Each line below should be reproduced without any alteration.

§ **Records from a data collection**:
Content starts

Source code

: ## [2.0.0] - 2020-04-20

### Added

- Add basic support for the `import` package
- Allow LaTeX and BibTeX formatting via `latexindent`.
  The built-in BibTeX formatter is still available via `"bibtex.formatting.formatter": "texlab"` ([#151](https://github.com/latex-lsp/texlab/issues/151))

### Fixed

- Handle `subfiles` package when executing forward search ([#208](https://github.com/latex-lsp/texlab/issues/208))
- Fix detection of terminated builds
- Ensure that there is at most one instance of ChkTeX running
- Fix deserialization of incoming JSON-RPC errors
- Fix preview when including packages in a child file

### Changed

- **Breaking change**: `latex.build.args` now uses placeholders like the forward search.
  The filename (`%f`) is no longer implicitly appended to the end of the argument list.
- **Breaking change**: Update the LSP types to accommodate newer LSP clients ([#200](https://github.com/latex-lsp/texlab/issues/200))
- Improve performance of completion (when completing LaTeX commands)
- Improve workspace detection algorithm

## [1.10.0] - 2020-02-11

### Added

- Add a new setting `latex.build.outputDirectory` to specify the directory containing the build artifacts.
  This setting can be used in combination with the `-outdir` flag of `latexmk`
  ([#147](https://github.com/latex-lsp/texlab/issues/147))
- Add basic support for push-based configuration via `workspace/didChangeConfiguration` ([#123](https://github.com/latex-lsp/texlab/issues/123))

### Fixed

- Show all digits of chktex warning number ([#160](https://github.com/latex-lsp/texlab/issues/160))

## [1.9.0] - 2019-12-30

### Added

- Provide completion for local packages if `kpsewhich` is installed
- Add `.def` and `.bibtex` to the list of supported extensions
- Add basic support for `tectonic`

Content ends

§ **Task result**:
Source code

: ## [2.0.0] - 2020-04-20

### Added

- Add basic support for the `import` package
- Allow LaTeX and BibTeX formatting via `latexindent`.
  The built-in BibTeX formatter is still available via `"bibtex.formatting.formatter": "texlab"` ([#151](https://github.com/latex-lsp/texlab/issues/151))

### Fixed

- Handle `subfiles` package when executing forward search ([#208](https://github.com/latex-lsp/texlab/issues/208))
- Fix detection of terminated builds
- Ensure that there is at most one instance of ChkTeX running
- Fix deserialization of incoming JSON-RPC errors
- Fix preview when including packages in a child file

### Changed

- **Breaking change**: `latex.build.args` now uses placeholders like the forward search.
  The filename (`%f`) is no longer implicitly appended to the end of the argument list.
- **Breaking change**: Update the LSP types to accommodate newer LSP clients ([#200](https://github.com/latex-lsp/texlab/issues/200))
- Improve performance of completion (when completing LaTeX commands)
- Improve workspace detection algorithm

## [1.10.0] - 2020-02-11

### Added

- Add a new setting `latex.build.outputDirectory` to specify the directory containing the build artifacts.
  This setting can be used in combination with the `-outdir` flag of `latexmk`
  ([#147](https://github.com/latex-lsp/texlab/issues/147))
- Add basic support for push-based configuration via `workspace/didChangeConfiguration` ([#123](https://github.com/latex-lsp/texlab/issues/123))

### Fixed

- Show all digits of chktex warning number ([#160](https://github.com/latex-lsp/texlab/issues/160))

## [1.9.0] - 2019-12-30

### Added

- Provide completion for local packages if `kpsewhich` is installed
- Add `.def` and `.bibtex` to the list of supported extensions
- Add basic support for `tectonic`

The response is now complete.